Do your due diligence. These days it is imperative to do an extensive background check on your candidate of choice. This search should – at minimum – include state and national criminal records. (Many congregations will also look for red flags in driving and financial records.)

Make no assumptions. If something your search team picks up on causes a question or hesitation, pursue it. You don’t want to weed out a great candidate if your gut reaction turns out to be nothing, and you don’t want to call a minister who has a history of abuse in the hopes that things will be different at your church. (Spoiler alert: abusers rarely change their ways of their own volition.)
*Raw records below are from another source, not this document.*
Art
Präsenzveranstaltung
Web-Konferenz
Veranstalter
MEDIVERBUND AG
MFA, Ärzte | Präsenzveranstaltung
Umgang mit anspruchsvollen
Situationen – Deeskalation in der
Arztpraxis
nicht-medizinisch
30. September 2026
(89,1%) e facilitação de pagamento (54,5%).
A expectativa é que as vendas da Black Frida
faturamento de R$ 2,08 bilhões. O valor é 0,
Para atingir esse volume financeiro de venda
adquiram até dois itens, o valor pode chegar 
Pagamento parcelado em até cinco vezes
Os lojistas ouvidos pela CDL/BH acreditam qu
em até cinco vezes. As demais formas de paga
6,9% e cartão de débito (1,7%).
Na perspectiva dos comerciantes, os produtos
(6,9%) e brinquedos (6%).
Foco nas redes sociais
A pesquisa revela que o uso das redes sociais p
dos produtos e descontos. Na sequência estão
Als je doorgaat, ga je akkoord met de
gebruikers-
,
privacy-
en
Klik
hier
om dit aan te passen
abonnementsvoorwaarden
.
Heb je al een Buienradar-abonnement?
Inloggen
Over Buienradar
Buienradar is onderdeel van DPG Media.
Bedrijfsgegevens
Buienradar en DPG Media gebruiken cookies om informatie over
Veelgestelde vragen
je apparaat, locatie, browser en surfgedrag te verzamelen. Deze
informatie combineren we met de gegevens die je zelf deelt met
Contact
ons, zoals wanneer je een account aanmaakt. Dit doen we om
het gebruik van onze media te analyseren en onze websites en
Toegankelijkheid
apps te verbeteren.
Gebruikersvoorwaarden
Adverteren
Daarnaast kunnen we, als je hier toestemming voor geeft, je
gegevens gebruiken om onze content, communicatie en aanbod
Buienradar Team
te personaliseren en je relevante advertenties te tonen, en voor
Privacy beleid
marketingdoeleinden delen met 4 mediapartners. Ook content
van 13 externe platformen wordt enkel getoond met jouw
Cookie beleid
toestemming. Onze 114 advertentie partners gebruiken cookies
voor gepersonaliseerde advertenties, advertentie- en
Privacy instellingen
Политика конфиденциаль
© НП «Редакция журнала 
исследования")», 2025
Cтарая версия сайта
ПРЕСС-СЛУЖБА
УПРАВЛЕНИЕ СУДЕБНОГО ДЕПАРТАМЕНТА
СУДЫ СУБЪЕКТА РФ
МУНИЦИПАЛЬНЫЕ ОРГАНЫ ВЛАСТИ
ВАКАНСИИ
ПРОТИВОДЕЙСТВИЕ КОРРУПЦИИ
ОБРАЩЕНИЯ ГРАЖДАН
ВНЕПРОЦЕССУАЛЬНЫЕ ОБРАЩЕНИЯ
Set up strong support for the new pastor from the outset. Help your minister meet other clergy and community leaders. Establish a pastoral support team. Encourage your minister to retain the services of a coach and to join or start a peer learning group. Pastoral isolation is a setup for boundary violations (whether as initiator or target) that alter the lives of everyone involved as well as the witness of the church.

Now that the truth of so much hurt is emerging, the church has a responsibility to acknowledge it and an opportunity to accompany the recipients of it through their healing.

Determining agency

There are times when every minister feels stuck, helpless, or ineffective in his/her ministry setting, particularly if that setting is experiencing unhealth. One of the keys to regaining hope and refocusing on the ministry at hand is to determine what kinds of power or agency you do in fact have. Hint: there may be some types that aren’t immediately obvious!

Relationships/partnerships (inside and outside setting)

  • Position/roles (formal and informal)

  • Talents/expertise (ministry-related and not)

  • Assets (budget, facilities, other tangible resources)

  • Teaching tools (curricula and other springboards for discussion/study)

  • Other

Once you have named the avenues of agency you have, how will you utilize them? What power do others who share your vision for ministry have, and how can you leverage this combined power for forward movement?